Si direbbe la settimana dei direttori della fotografia: dopo Marcello Gatti e Douglas Slocombe, tocca a Henri Alekan (o Alékan), nato a Parigi in questo giorno da famiglia di origine bulgara.
È un omaggio alle persone ma ancor più alla loro nobile professione – non a caso, altrove, giustamente denominata cinematographer, a comprendere il tutto – spesso obnubilata o conculcata dai cosiddetti “autori”.
Già operatore nel 1925, poi allievo del grande Eugen Schüfftan, Alekan partecipa alle riprese di La vie est à nous (1936, di Jean Renoir) e lavora nei primi anni '40 con Marc e Yves Allégret, prima di entrare nella Resistenza, che celebrerà, giocando tra realismo e invenzione, in La bataille du rail (1946, di René Clément).
La sua maestria di direttore della fotografia, unita all'attenzione per i rapporti con la pittura, domina a lungo, attraverso oltre 70 film, il cinema in Europa: da Jean Cocteau (La bella e la bestia) a Marcel Carné (La vergine scaltra, 1949, e Juliette o la chiave dei sogni, 1951), da William Wyler (Vacanze romane, 1953) a Jean Delannoy (La principessa di Clèves, 1961), senza dimenticare Jean-Pierre Melville o Jules Dassin (Topkapi, 1964).
Maestro della fotografia in bianco e nero, non si lascia cogliere alla sprovvista dall'avvento del colore, che ben padroneggia a partire da Napoleone ad Austerlitz (1960) di Abel Gance.
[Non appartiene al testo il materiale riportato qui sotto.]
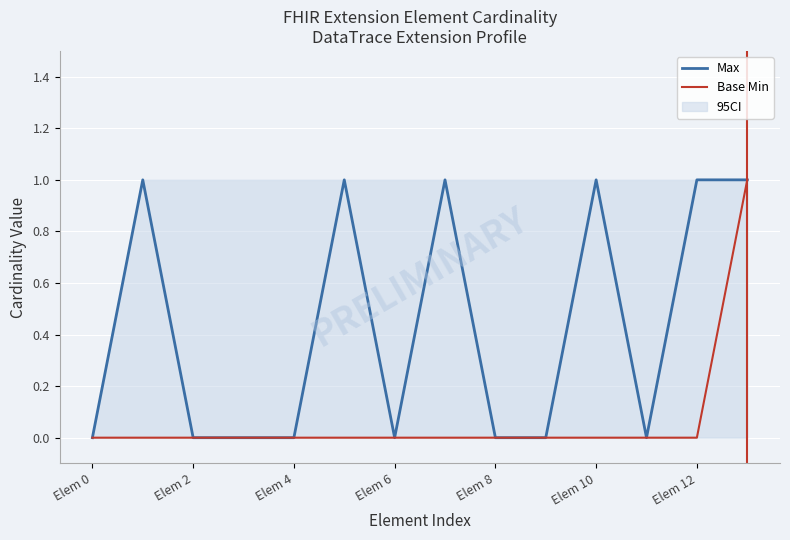

At which category is the sum across all series the highest?

13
Ma è anche il periodo in cui diventa uno dei bersagli preferiti della giovane critica della Nouvelle vague; tanto più quando collabora a grandi coproduzioni internazionali e a film americani ad alto budget girati in Europa (Il coltello nella piaga, 1962, di Anatole Litvak e lo stesso Topkapi, che pure è uno dei suoi capolavori).
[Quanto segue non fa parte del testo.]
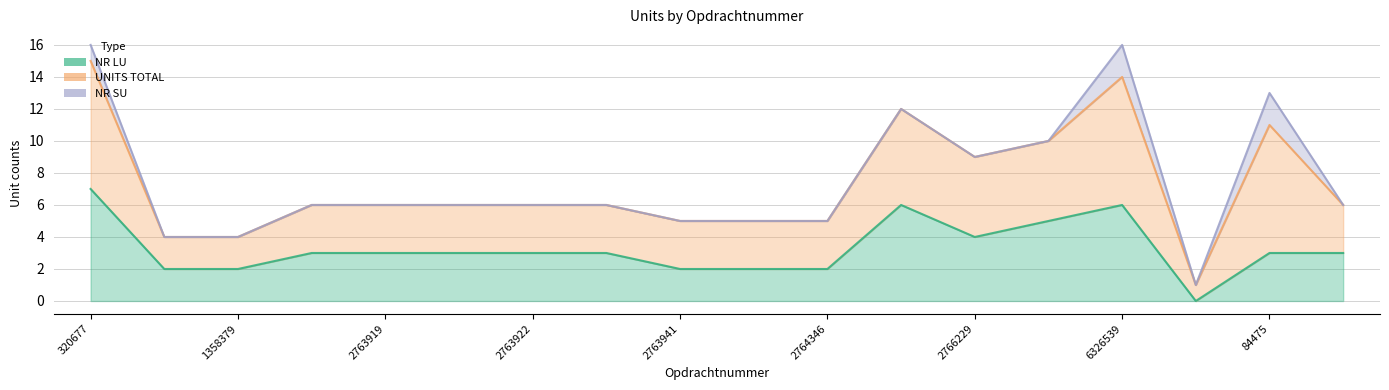

Where is NR LU nearest to the value 3?

2763917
Ottimo il suo lungo rapporto con Joseph Losey (Imbarco a mezzanotte, 1951, dove si ritaglia anche un cameo di prete in bicicletta; Caccia sadica, 1970; La trota, 1982), entusiasmante quello con Wim Wenders (Il cielo sopra Berlino, 1987, e Lo stato delle cose, 1982), sorprendente – Alekan ha ormai più di 80 anni – quello con Amos Gitai (Golem, l'esprit de l'exile, 1992, e Golem, le jardin pétrifié, 1993.
Proprio Gitai gli affida un ruolo in Naissance d'un Golem (1991), e così Wenders che lo vuole come interprete-simbolo in Così lontano, così vicino (1993), nel ruolo di un capitano della chiatta che porta in salvo i protagonisti, omaggio commosso a uno dei grandi vecchi del cinema.
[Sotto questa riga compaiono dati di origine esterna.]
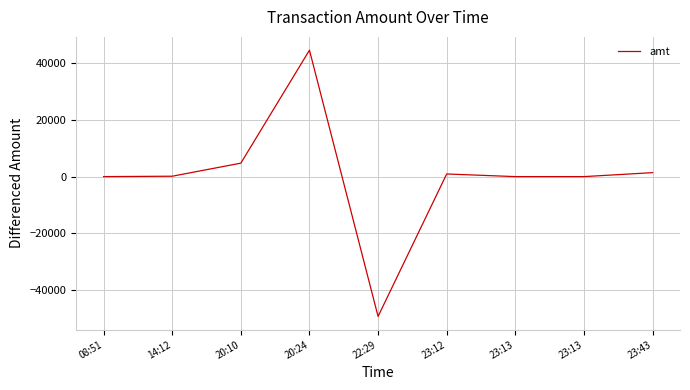

What is the change in value from 20:10 to 23:43?

-3352.0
La sua visione del lavoro fotografico è esposta in un'autobiografia illustrata dalle sue stesse immagini, Des lumières et des ombres (1984), che «rappresenta il suo testamento poetico e testimonia una volta di più il suo gusto estetizzante per un bianco e nero barocco, nel quale all'elegante densità dei neri si alterna una enorme varietà di chiaroscuri» (Stefano Masi); un secondo volume raccoglie i suoi ricordi (Le vécu et l'imaginaire, 1999).